This volume captures the period of poetic apprenticeship Lou Reed began after he left The Velvet Underground in 1970, gathering poems, photographs and ephemera from this era, including previously unreleased audio of the 1971 St. Mark’s Church reading.
Reed fans will find plenty here that echoes his verses, like the whiff of violence and sly humor ... But there are revelations, too, with the sort of emotional nuance his Seventies solo work didn't often cultivate ... a touching portrait of the artist as a young-ish man, following his muse, doing his work, tending his soul.

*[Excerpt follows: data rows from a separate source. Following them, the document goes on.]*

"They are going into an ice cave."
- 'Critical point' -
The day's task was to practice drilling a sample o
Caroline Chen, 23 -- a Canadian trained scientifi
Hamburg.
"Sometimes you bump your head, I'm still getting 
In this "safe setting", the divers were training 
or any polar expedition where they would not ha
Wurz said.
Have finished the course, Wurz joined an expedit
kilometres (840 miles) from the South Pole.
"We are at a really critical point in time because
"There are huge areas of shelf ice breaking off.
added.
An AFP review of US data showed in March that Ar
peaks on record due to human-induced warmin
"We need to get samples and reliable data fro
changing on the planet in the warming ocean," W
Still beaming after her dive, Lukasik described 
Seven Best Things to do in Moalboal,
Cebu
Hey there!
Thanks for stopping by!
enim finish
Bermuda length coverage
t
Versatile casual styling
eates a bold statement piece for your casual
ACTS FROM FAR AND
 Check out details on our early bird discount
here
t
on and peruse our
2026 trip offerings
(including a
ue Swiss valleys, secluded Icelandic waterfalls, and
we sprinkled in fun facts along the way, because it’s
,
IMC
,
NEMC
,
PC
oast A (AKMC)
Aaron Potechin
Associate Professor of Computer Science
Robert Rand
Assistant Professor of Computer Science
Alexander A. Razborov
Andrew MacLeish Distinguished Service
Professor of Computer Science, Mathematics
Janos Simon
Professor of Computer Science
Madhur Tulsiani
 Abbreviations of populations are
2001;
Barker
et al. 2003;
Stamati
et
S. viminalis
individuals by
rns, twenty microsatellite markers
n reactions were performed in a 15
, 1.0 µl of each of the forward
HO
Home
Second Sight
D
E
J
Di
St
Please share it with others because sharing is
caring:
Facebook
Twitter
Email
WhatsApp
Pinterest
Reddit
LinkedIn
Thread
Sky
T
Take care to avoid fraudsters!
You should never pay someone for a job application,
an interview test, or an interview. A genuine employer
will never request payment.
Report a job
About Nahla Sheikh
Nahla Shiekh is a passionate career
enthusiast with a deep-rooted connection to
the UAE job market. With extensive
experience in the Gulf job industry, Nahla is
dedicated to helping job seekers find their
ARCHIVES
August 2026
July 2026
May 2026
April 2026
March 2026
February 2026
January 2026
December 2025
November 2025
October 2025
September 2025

Reed really did evolve tremendously as an intellectual over the course of his life, so to see such a detailed, close-up crystallization of this one rather short season at its culmination on that one-of-a-kind evening is incredible. The portrait it paints of him is so specific and clear it's easy to say it makes you feel like you were there that night. And even though his brief foray into the profession of writing didn't last, it did somehow contain all the bare bones of Reed that we knew over time. Reed's brand of experimental and reactionary art always contained some of his trademarks in tone, syntax, and content ... Beyond the text of the reading, including all the introductory snippets, there are some other beautiful artifacts that really put you in the entirety of this event's time and place. There are Mick Rock's photographs of Reed holding the portable cassette recorder. There are pictures of journals and magazines where some of the things that Reed read that night ultimately got published ... The Lou Reed Archive should keep them coming.
What emerges is more than a story of an artistic detour in the career of a recording musician: it is a glimpse into a more personal, vulnerable, and yet gregarious and experimental Lou Reed ... One of the greatest things about the book is that it preserves not only the poems but also the chatter between them. Anderson calls these snippets 'Avant-garde stand-up … parallel poems' ... On the page, these may seem like merely witty lines. But to hear Reed’s voice, dripping with that 'parody of the instinct,' to experience the whole range of his 'theater of voices,' is sublime.